▶ _What you need to do_
Below are the records; restate word for word the lines from the first through the one containing "College \& University", and only those.

Saved entries
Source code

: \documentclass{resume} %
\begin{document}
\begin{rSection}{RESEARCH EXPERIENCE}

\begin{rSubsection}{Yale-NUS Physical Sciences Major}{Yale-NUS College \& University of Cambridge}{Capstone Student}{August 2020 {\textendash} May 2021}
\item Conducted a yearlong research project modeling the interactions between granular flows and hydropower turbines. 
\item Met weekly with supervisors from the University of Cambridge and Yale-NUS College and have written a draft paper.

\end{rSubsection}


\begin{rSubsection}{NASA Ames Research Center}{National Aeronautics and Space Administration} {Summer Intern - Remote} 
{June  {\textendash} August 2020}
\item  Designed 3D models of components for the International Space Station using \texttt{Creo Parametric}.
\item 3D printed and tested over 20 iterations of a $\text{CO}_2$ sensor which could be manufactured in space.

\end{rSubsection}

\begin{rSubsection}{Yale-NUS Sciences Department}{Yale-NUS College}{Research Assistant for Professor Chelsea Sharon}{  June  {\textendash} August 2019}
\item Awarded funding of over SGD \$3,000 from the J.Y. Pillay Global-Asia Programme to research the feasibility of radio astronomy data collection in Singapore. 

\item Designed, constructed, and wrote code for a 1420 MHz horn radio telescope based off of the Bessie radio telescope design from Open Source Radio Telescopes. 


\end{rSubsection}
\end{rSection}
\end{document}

▶ _The answer_
Source code

: \documentclass{resume} %
\begin{document}
\begin{rSection}{RESEARCH EXPERIENCE}

\begin{rSubsection}{Yale-NUS Physical Sciences Major}{Yale-NUS College \& University of Cambridge}{Capstone Student}{August 2020 {\textendash} May 2021}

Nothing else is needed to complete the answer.